─── Input data

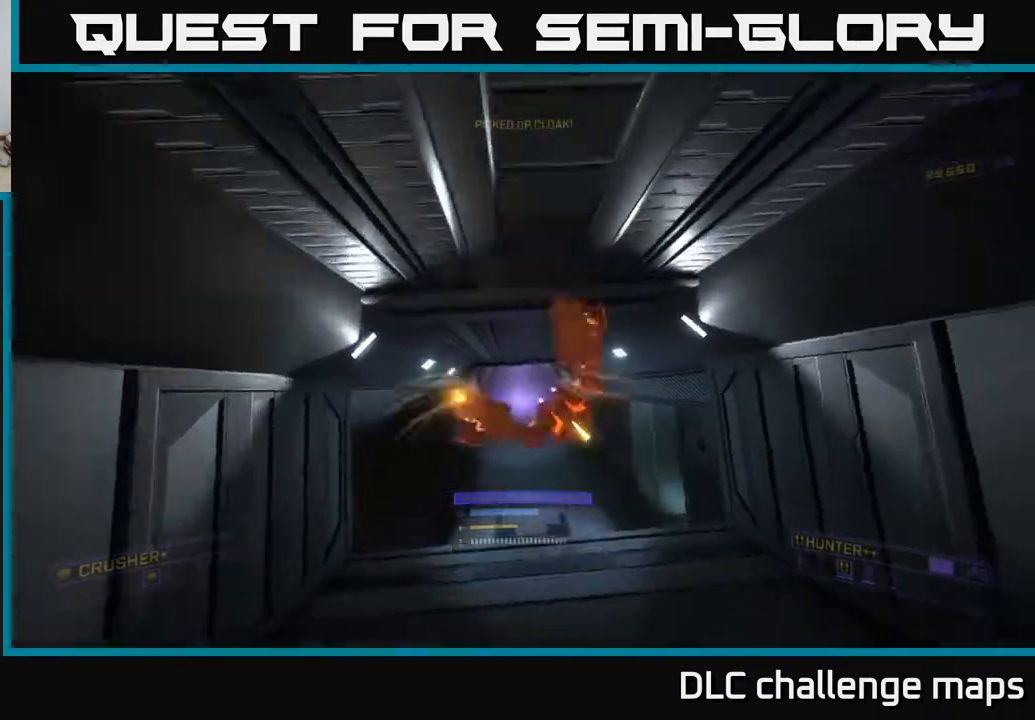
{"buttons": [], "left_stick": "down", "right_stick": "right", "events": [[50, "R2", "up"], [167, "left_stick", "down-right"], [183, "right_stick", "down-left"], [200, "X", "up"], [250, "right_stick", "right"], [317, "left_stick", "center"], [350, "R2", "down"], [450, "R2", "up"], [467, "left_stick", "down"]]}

──────
─── Input data

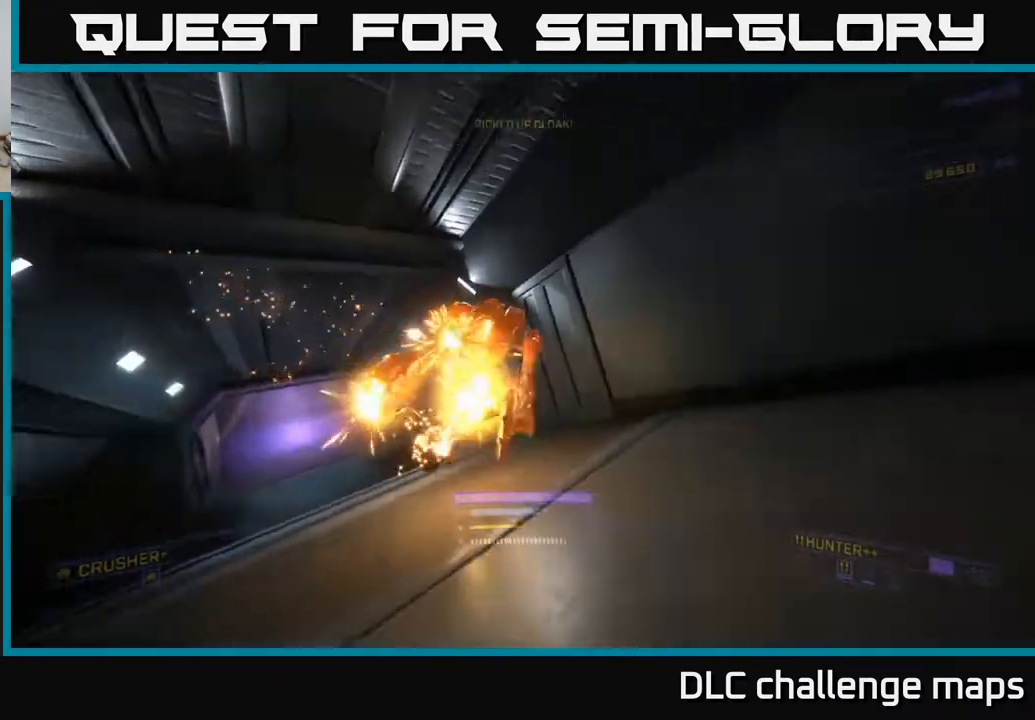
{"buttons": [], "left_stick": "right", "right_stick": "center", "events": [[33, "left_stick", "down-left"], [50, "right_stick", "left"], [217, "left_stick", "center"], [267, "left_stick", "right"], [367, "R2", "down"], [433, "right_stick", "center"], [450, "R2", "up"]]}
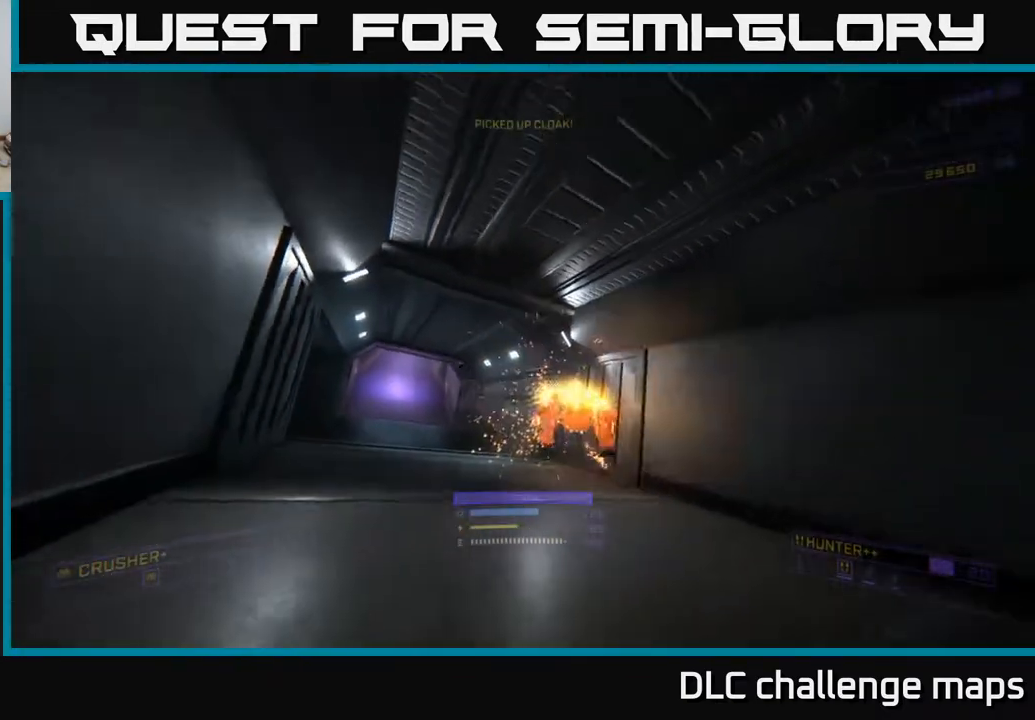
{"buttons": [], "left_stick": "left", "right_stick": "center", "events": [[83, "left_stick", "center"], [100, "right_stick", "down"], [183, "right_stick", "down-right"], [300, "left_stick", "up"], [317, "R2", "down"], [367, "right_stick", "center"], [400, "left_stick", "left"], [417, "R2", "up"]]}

──────
─── Input data

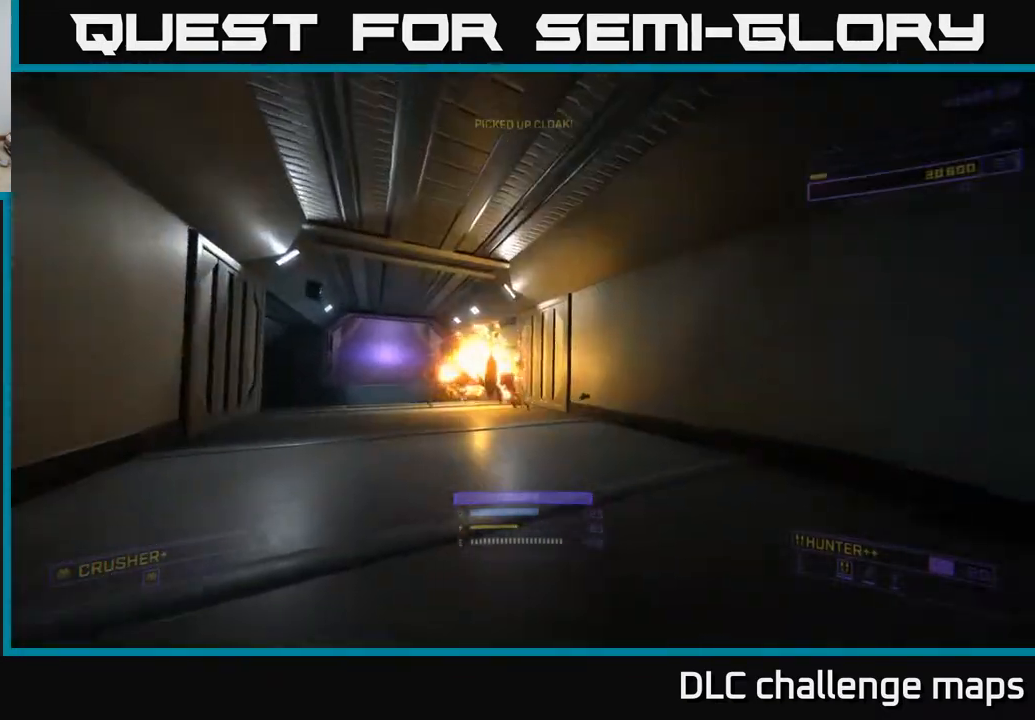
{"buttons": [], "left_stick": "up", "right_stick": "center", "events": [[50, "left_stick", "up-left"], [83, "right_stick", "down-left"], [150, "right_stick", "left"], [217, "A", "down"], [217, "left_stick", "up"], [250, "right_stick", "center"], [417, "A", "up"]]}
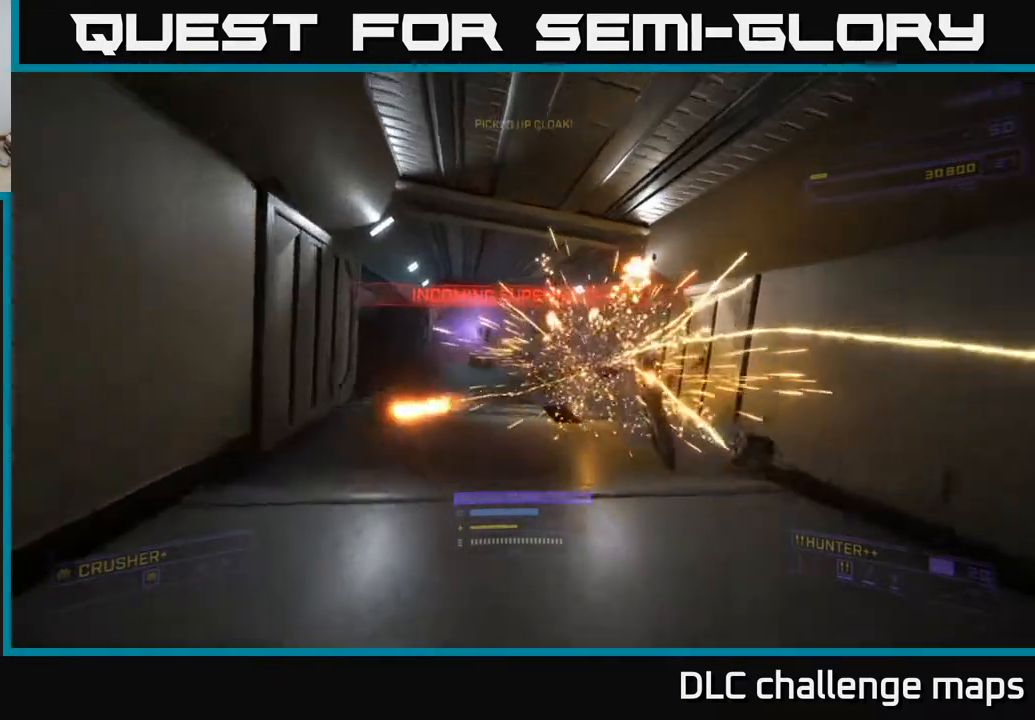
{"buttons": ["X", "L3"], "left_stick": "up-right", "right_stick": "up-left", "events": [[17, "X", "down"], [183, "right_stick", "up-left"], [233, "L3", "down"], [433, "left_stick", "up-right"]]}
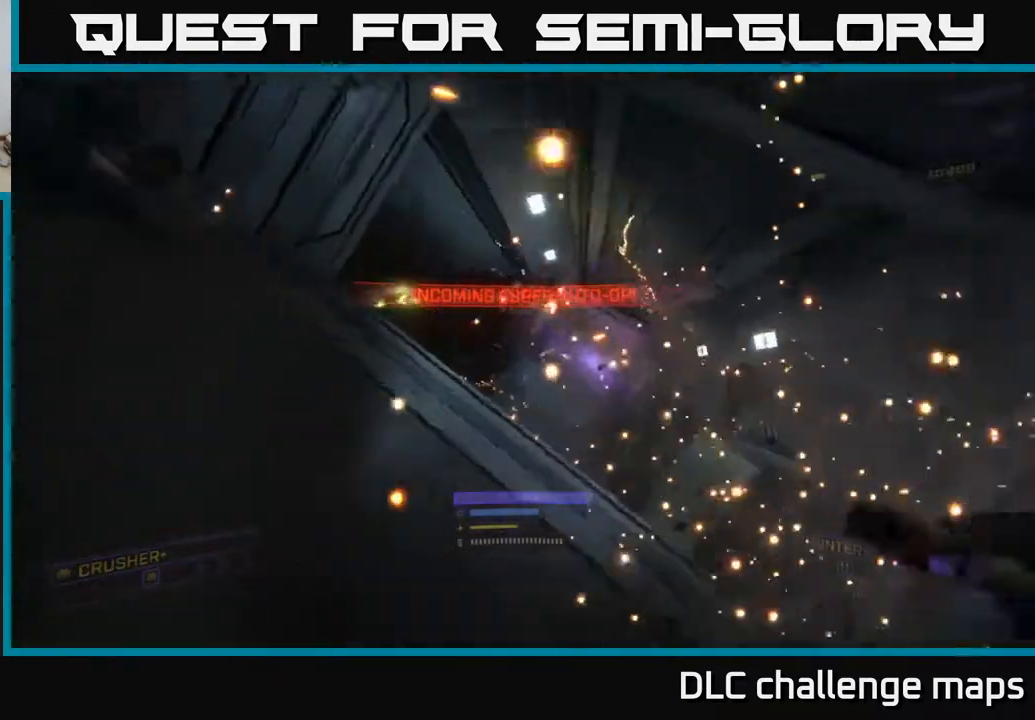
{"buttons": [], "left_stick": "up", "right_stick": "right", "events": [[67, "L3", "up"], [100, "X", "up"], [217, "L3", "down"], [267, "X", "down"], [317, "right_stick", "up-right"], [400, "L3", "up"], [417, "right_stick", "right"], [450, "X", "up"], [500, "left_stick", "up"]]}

──────

Check each line of the listing above for the string "center", then give how many lines have it. No other text.

▶ [Result]: 4